# Problem to solve:
Could you return every line of the material that contains the word "branch"?

# Material to process:
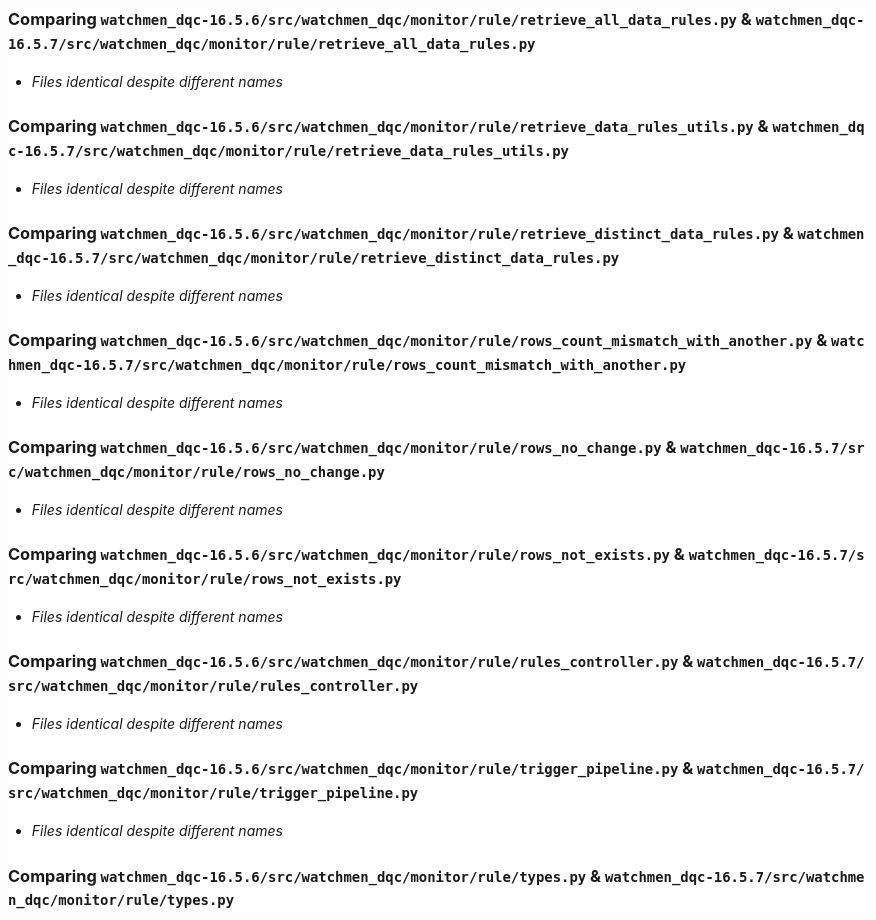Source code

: ### Comparing `watchmen_dqc-16.5.6/src/watchmen_dqc/monitor/rule/retrieve_all_data_rules.py` & `watchmen_dqc-16.5.7/src/watchmen_dqc/monitor/rule/retrieve_all_data_rules.py`

 * *Files identical despite different names*

### Comparing `watchmen_dqc-16.5.6/src/watchmen_dqc/monitor/rule/retrieve_data_rules_utils.py` & `watchmen_dqc-16.5.7/src/watchmen_dqc/monitor/rule/retrieve_data_rules_utils.py`

 * *Files identical despite different names*

### Comparing `watchmen_dqc-16.5.6/src/watchmen_dqc/monitor/rule/retrieve_distinct_data_rules.py` & `watchmen_dqc-16.5.7/src/watchmen_dqc/monitor/rule/retrieve_distinct_data_rules.py`

 * *Files identical despite different names*

### Comparing `watchmen_dqc-16.5.6/src/watchmen_dqc/monitor/rule/rows_count_mismatch_with_another.py` & `watchmen_dqc-16.5.7/src/watchmen_dqc/monitor/rule/rows_count_mismatch_with_another.py`

 * *Files identical despite different names*

### Comparing `watchmen_dqc-16.5.6/src/watchmen_dqc/monitor/rule/rows_no_change.py` & `watchmen_dqc-16.5.7/src/watchmen_dqc/monitor/rule/rows_no_change.py`

 * *Files identical despite different names*

### Comparing `watchmen_dqc-16.5.6/src/watchmen_dqc/monitor/rule/rows_not_exists.py` & `watchmen_dqc-16.5.7/src/watchmen_dqc/monitor/rule/rows_not_exists.py`

 * *Files identical despite different names*

### Comparing `watchmen_dqc-16.5.6/src/watchmen_dqc/monitor/rule/rules_controller.py` & `watchmen_dqc-16.5.7/src/watchmen_dqc/monitor/rule/rules_controller.py`

 * *Files identical despite different names*

### Comparing `watchmen_dqc-16.5.6/src/watchmen_dqc/monitor/rule/trigger_pipeline.py` & `watchmen_dqc-16.5.7/src/watchmen_dqc/monitor/rule/trigger_pipeline.py`

 * *Files identical despite different names*

### Comparing `watchmen_dqc-16.5.6/src/watchmen_dqc/monitor/rule/types.py` & `watchmen_dqc-16.5.7/src/watchmen_dqc/monitor/rule/types.py`
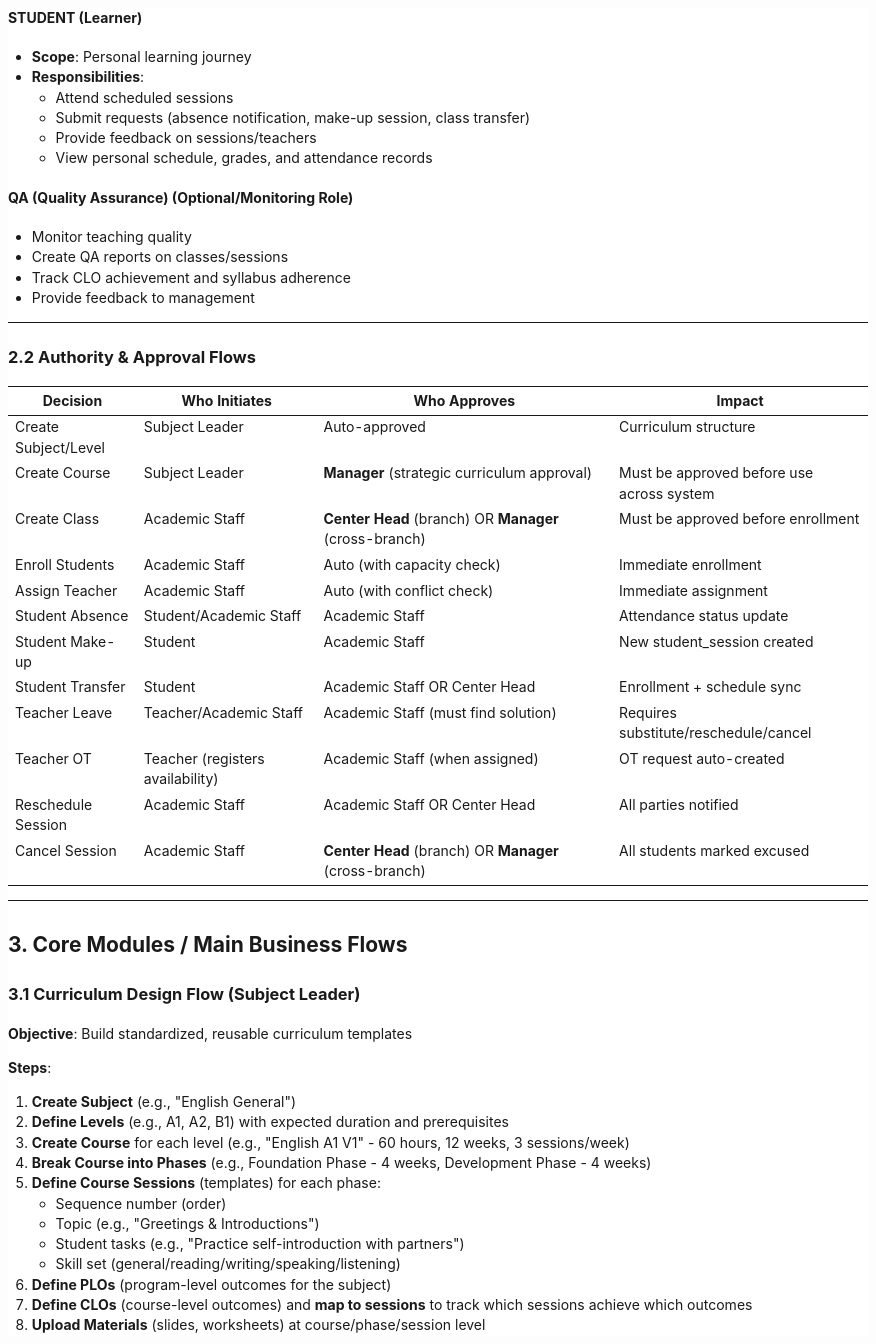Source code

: #### **STUDENT** (Learner)
- **Scope**: Personal learning journey
- **Responsibilities**:
  - Attend scheduled sessions
  - Submit requests (absence notification, make-up session, class transfer)
  - Provide feedback on sessions/teachers
  - View personal schedule, grades, and attendance records

#### **QA (Quality Assurance)** (Optional/Monitoring Role)
- Monitor teaching quality
- Create QA reports on classes/sessions
- Track CLO achievement and syllabus adherence
- Provide feedback to management

---

### **2.2 Authority & Approval Flows**

| **Decision** | **Who Initiates** | **Who Approves** | **Impact** |
|-------------|------------------|-----------------|-----------|
| Create Subject/Level | Subject Leader | Auto-approved | Curriculum structure |
| Create Course | Subject Leader | **Manager** (strategic curriculum approval) | Must be approved before use across system |
| Create Class | Academic Staff | **Center Head** (branch) OR **Manager** (cross-branch) | Must be approved before enrollment |
| Enroll Students | Academic Staff | Auto (with capacity check) | Immediate enrollment |
| Assign Teacher | Academic Staff | Auto (with conflict check) | Immediate assignment |
| Student Absence | Student/Academic Staff | Academic Staff | Attendance status update |
| Student Make-up | Student | Academic Staff | New student_session created |
| Student Transfer | Student | Academic Staff OR Center Head | Enrollment + schedule sync |
| Teacher Leave | Teacher/Academic Staff | Academic Staff (must find solution) | Requires substitute/reschedule/cancel |
| Teacher OT | Teacher (registers availability) | Academic Staff (when assigned) | OT request auto-created |
| Reschedule Session | Academic Staff | Academic Staff OR Center Head | All parties notified |
| Cancel Session | Academic Staff | **Center Head** (branch) OR **Manager** (cross-branch) | All students marked excused |

---

## **3. Core Modules / Main Business Flows**

### **3.1 Curriculum Design Flow** (Subject Leader)
**Objective**: Build standardized, reusable curriculum templates

**Steps**:
1. **Create Subject** (e.g., "English General")
2. **Define Levels** (e.g., A1, A2, B1) with expected duration and prerequisites
3. **Create Course** for each level (e.g., "English A1 V1" - 60 hours, 12 weeks, 3 sessions/week)
4. **Break Course into Phases** (e.g., Foundation Phase - 4 weeks, Development Phase - 4 weeks)
5. **Define Course Sessions** (templates) for each phase:
   - Sequence number (order)
   - Topic (e.g., "Greetings & Introductions")
   - Student tasks (e.g., "Practice self-introduction with partners")
   - Skill set (general/reading/writing/speaking/listening)
6. **Define PLOs** (program-level outcomes for the subject)
7. **Define CLOs** (course-level outcomes) and **map to sessions** to track which sessions achieve which outcomes
8. **Upload Materials** (slides, worksheets) at course/phase/session level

# Output for this task:
| Create Class | Academic Staff | **Center Head** (branch) OR **Manager** (cross-branch) | Must be approved before enrollment |
| Cancel Session | Academic Staff | **Center Head** (branch) OR **Manager** (cross-branch) | All students marked excused |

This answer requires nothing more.